THE PROBLEM
Find each line of the material below in which the word "right" occurs, and return it.

::: EXTRACTED DATA :::

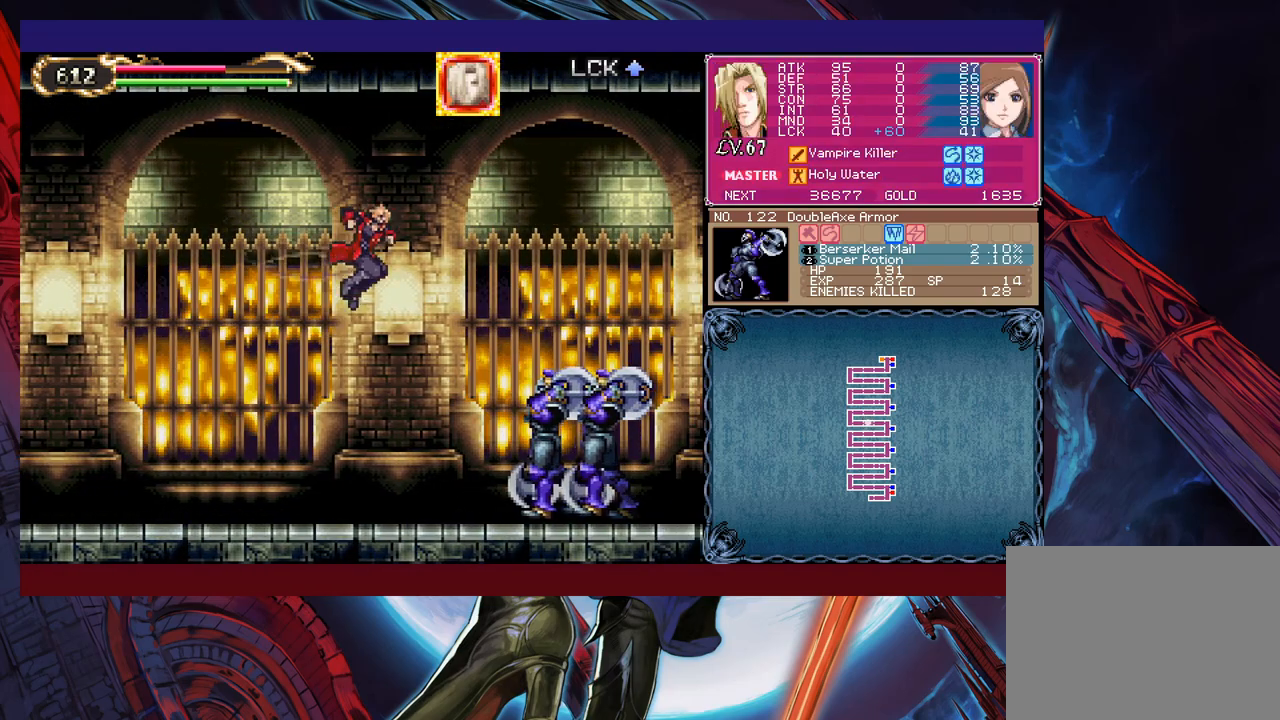
{"buttons": ["X"], "left_stick": "center", "events": [[83, "X", "down"], [100, "left_stick", "right"], [200, "X", "up"], [283, "left_stick", "center"], [400, "left_stick", "right"], [450, "X", "down"], [500, "left_stick", "center"]]}
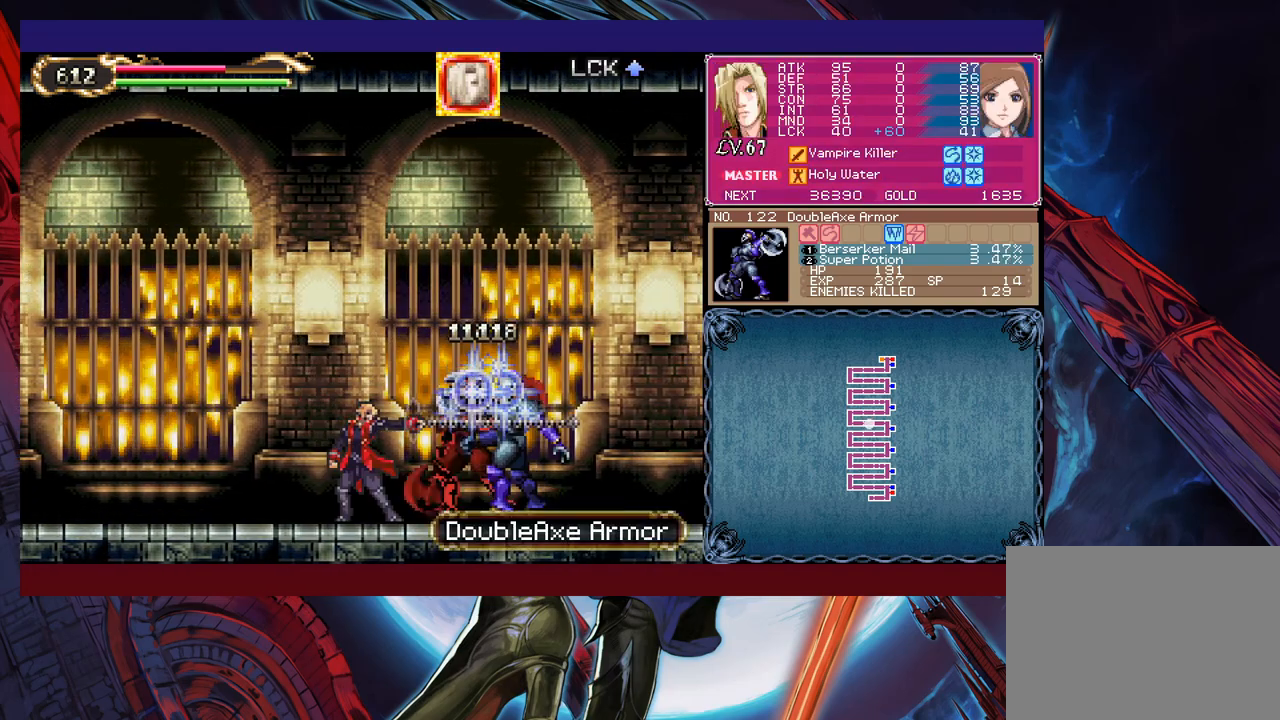
{"buttons": [], "left_stick": "center", "events": [[50, "X", "up"], [100, "X", "down"], [183, "X", "up"], [250, "X", "down"], [333, "X", "up"], [400, "X", "down"], [450, "X", "up"]]}
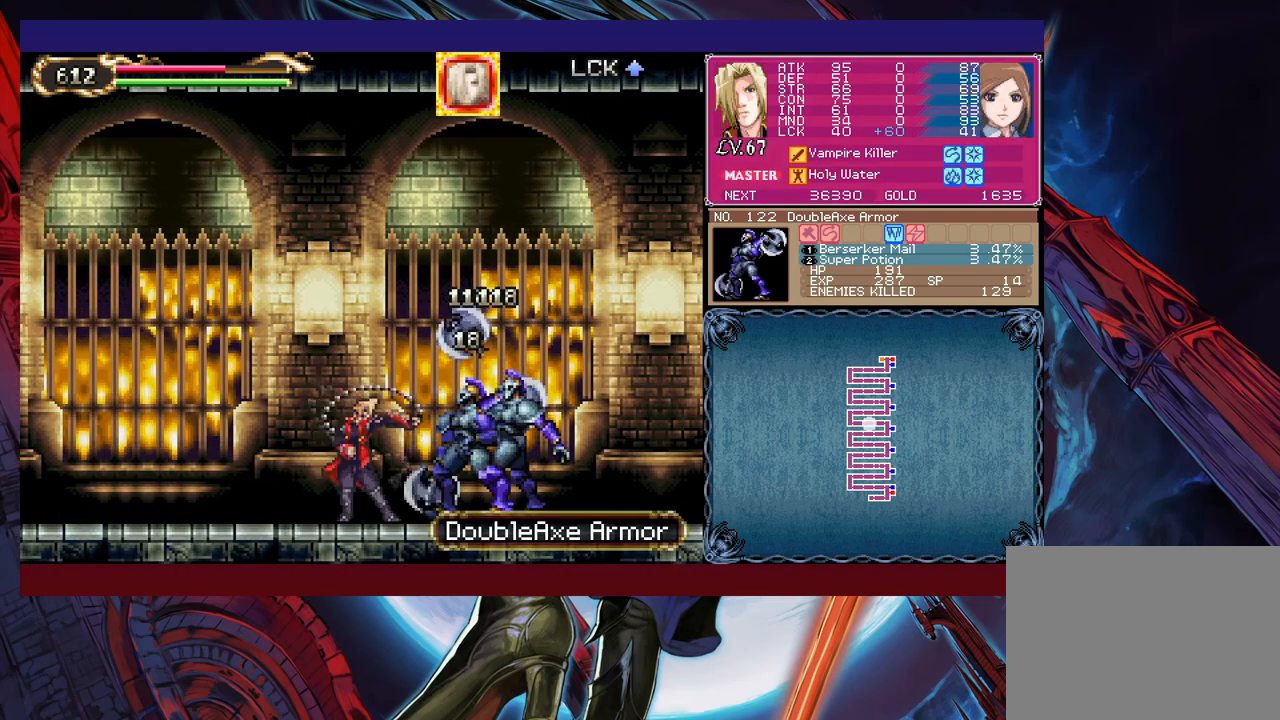
{"buttons": ["X"], "left_stick": "right", "events": [[50, "X", "down"], [100, "X", "up"], [200, "X", "down"], [233, "left_stick", "right"], [283, "X", "up"], [350, "X", "down"], [400, "X", "up"], [483, "X", "down"]]}
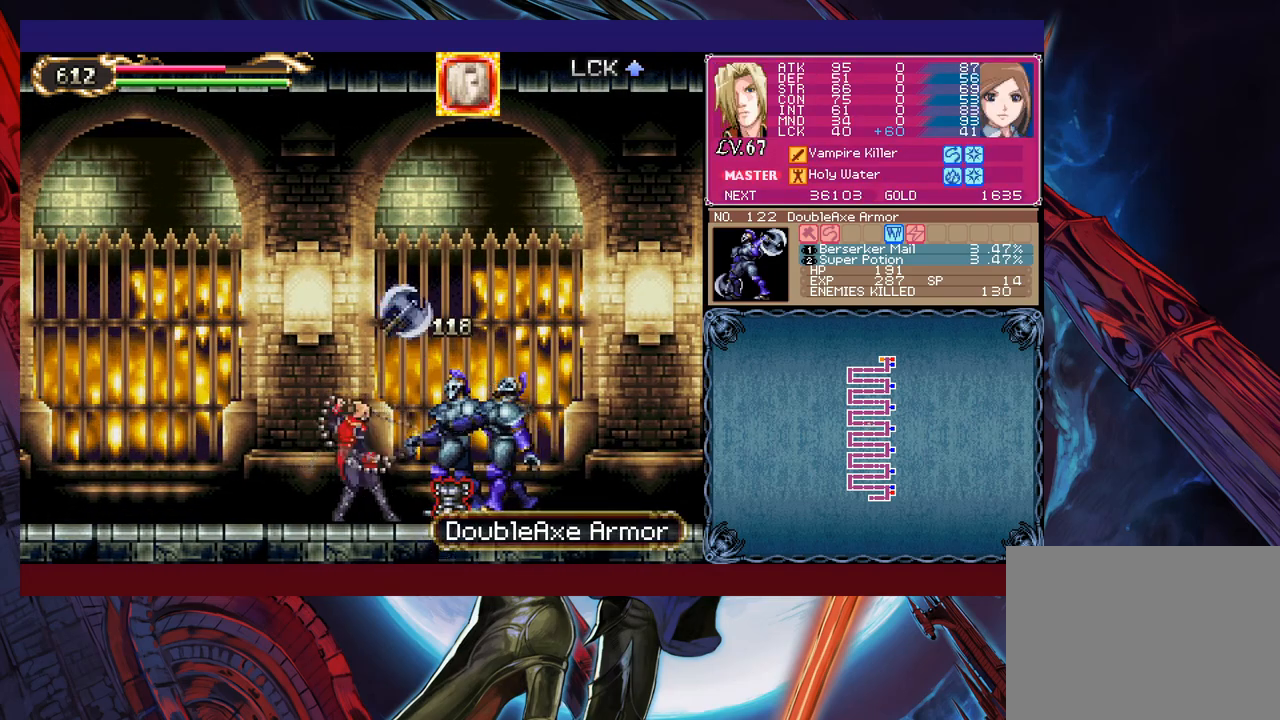
{"buttons": [], "left_stick": "right", "events": [[100, "X", "up"]]}
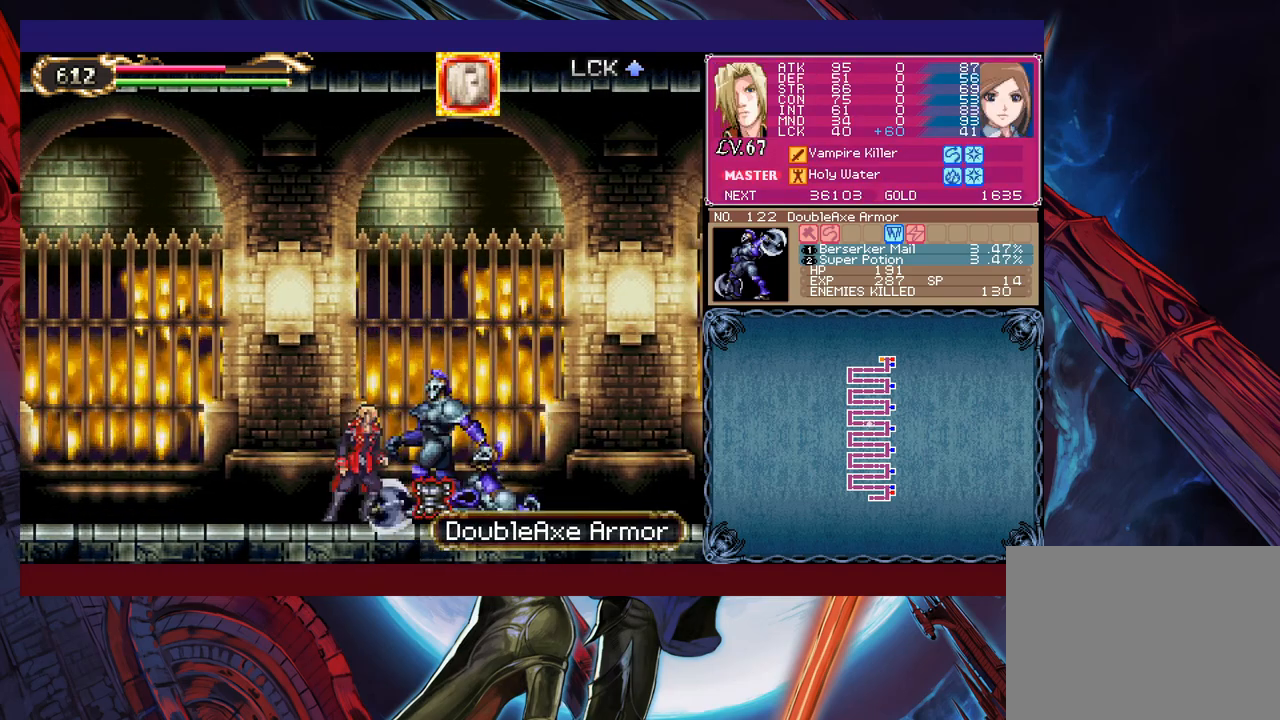
{"buttons": [], "left_stick": "center", "events": [[450, "left_stick", "center"]]}
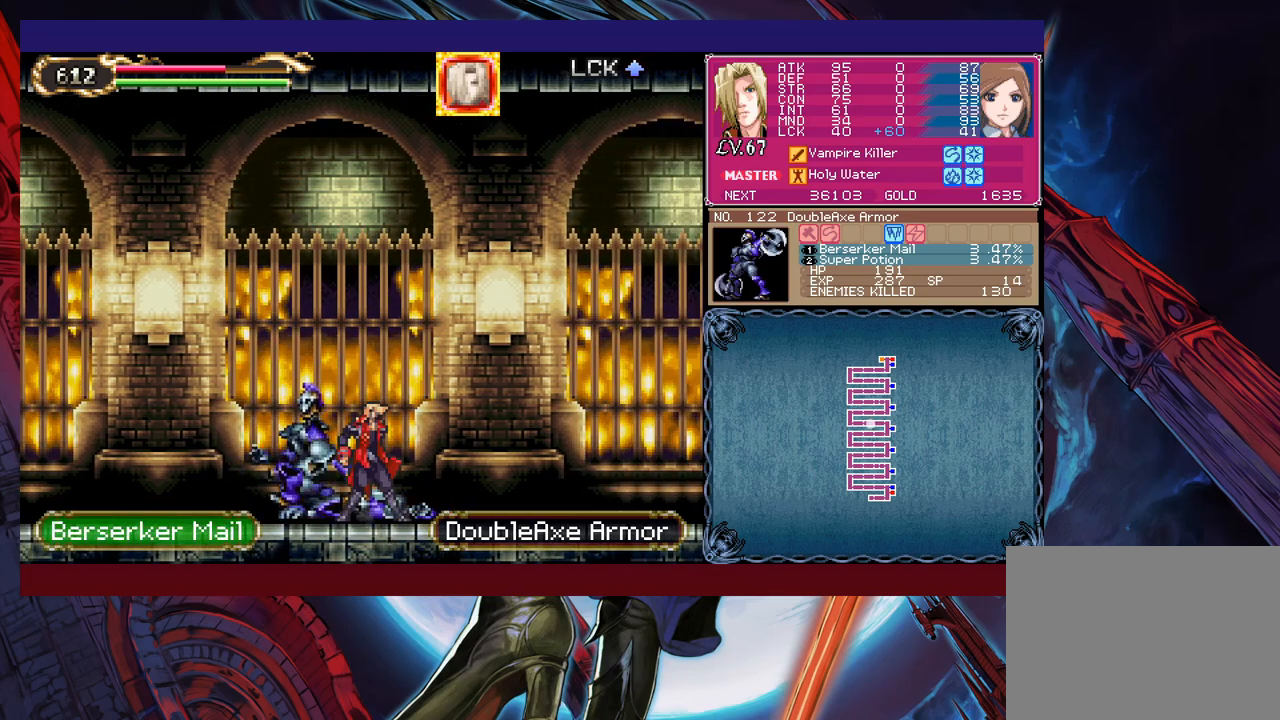
{"buttons": ["A"], "left_stick": "center", "events": [[100, "START", "down"], [200, "START", "up"], [350, "A", "down"], [400, "A", "up"], [450, "A", "down"]]}
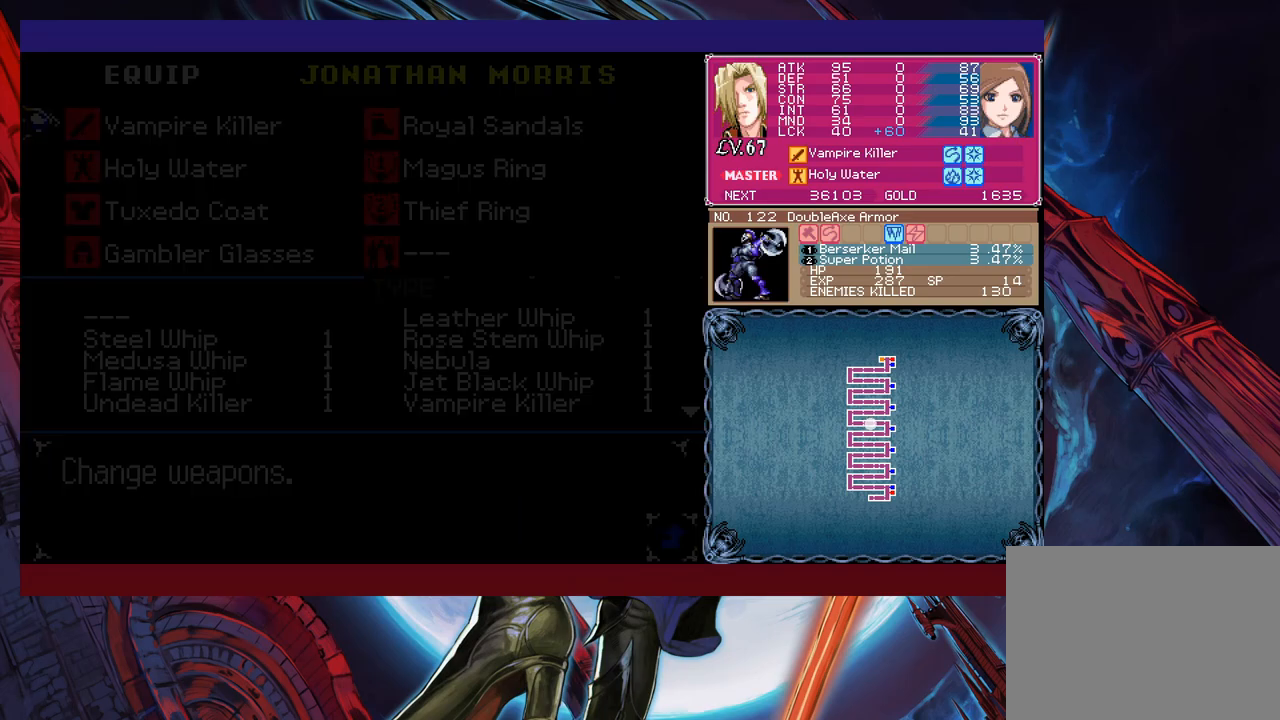
{"buttons": [], "left_stick": "center", "events": [[50, "A", "up"], [333, "B", "down"], [400, "B", "up"]]}
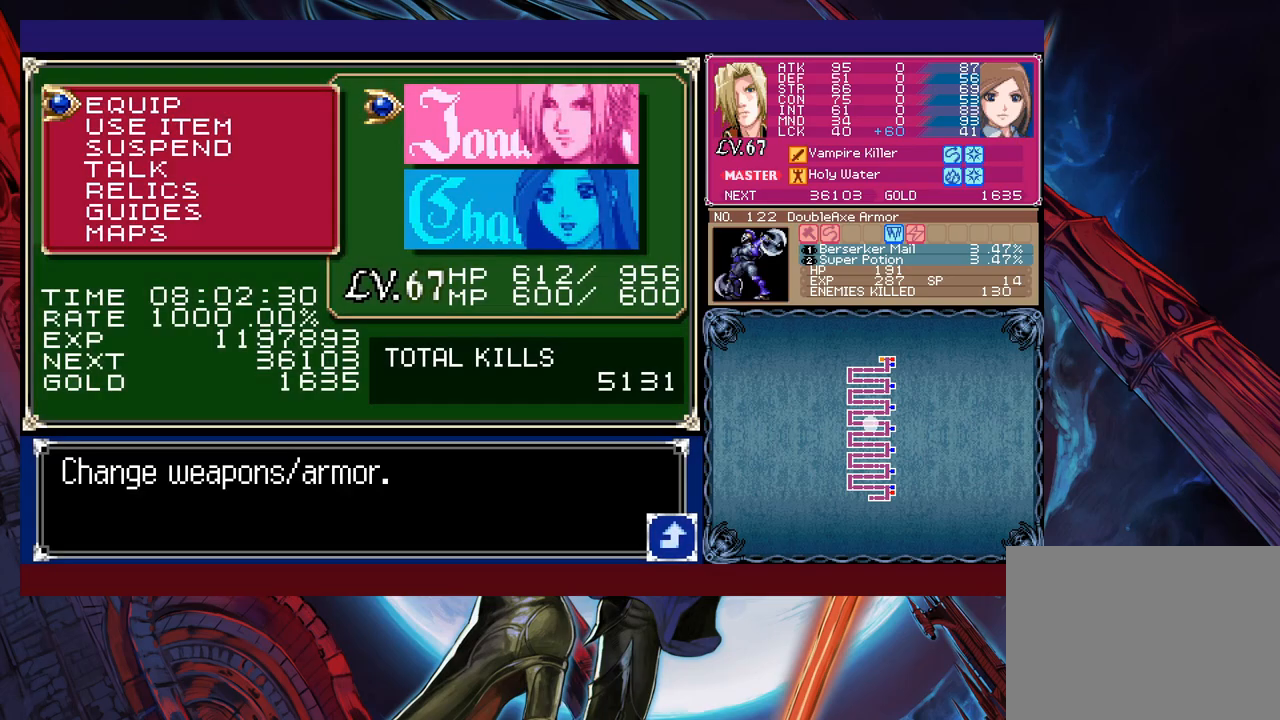
{"buttons": ["A"], "left_stick": "center", "events": [[83, "left_stick", "down"], [150, "A", "down"], [183, "left_stick", "center"], [233, "A", "up"], [383, "left_stick", "down"], [450, "A", "down"], [483, "left_stick", "center"]]}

:::

COMPLETED EXERCISE
{"buttons": ["X"], "left_stick": "center", "events": [[83, "X", "down"], [100, "left_stick", "right"], [200, "X", "up"], [283, "left_stick", "center"], [400, "left_stick", "right"], [450, "X", "down"], [500, "left_stick", "center"]]}
{"buttons": ["X"], "left_stick": "right", "events": [[50, "X", "down"], [100, "X", "up"], [200, "X", "down"], [233, "left_stick", "right"], [283, "X", "up"], [350, "X", "down"], [400, "X", "up"], [483, "X", "down"]]}
{"buttons": [], "left_stick": "right", "events": [[100, "X", "up"]]}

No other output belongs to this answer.